We know the problem with mesons, that's not new. The problem is nukes. I've suggested before that the basic canon turret-launched nuclear missile is equivalent to the old Davy Crockett nuclear warhead, which was a 10.75-inch diameter, ~15.7 inch long, 23 kg (depending on source) warhead with a 10.75" diameter spherical implosion device that (again, depending on source) gave from 0.006 to 0.010 kt - 6 to 10 tons TNT equivalent. Reason is simple: that's the size of contemporary nuke that does the kind of damage a High Guard nuke does. 0.005 kt in Striker produces a 76 penetration, while the 0.01 puts out 82. However, the Davy Crockett was made intentionally inefficient to reduce blast to something that could be fired from an artillery piece without putting the gun crew at risk. A fully optimized warhead of that size could reach 1 kt for the same amount of plutonium, and something 100 times more powerful is going to come away with penetration values in the 90's, possibly 100 or more. At those values, armor is pretty much irrelevant: even a fully armored buffered planetoid is going to get a crater several meters deep blown into it. It's a bit hard to argue a space force wouldn't optimize their warheads when confronted with heavily armored targets. Others, arguing from the Black Globe rules, have suggested the warhead might be even larger. This of course assumes an impact detonation, but there's no reason to assume otherwise if the HE missiles are successfully impacting with the same odds.
Missiles at that point become about as deadly as a meson spinal. For a Factor 9 missile salvo, about 1 salvo in 6 will penetrate a Factor 9 nuclear damper, and agility is not a lot of help to battleship-size targets. The game becomes about being small, agile, and numerous, the new "battleship" becomes something about the size of a destroyer, and fighters become very nasty indeed until the dampers become too big a factor and the computers become too advanced to be cost-effective for them. You end up with a "small ship" navy, with larger ships relegated to support roles where they're less likely to face attack by nuclear missiles.
Traveller dials down the nuke quite a bit in order to be able to offer big ships. Dialing them back up makes an interesting rationale for running a small ship universe.

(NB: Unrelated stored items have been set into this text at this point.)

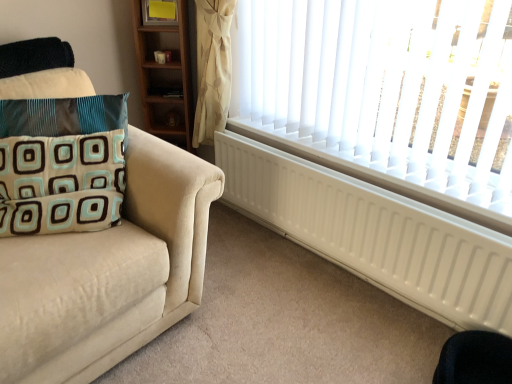
Where is `free space to the left of black fabric swivel chair at lower right`? free space to the left of black fabric swivel chair at lower right is located at coordinates (373, 361).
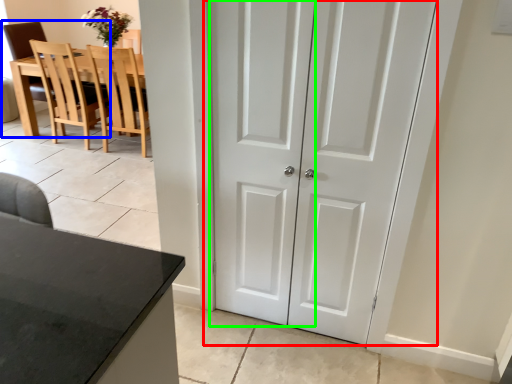
Question: Which object is the farthest from door (highlighted by a red box)? Choose among these: chair (highlighted by a blue box) or screen door (highlighted by a green box).

Choices:
 (A) chair
 (B) screen door

Answer: (A)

You could "dial-a-yield" the missile, making it useful for either space combat or planetary bombardment. A very low yield nuke is better for a orbital bombardment missile because, coming down from above, it will kill most armored vehicles on impact, as well as incapacitating or killing most exposed ground troops within a football field's length or two of the target unless they're in TL 14+ combat armor or better, without as much wasted force as a larger nuke. Most grav MBTs and APCs would be designed to survive indirect nuclear attack as long as they're at least in the outer half of the primary radius and would maintain enough spacing that only 1 or 2 would be caught in the lethal inner half of any one attack, so a bigger boom does not usually accomplish much on the ground beyond civilian casualties and ravaged terrain. However, one does prefer to have adequate punch for space combat.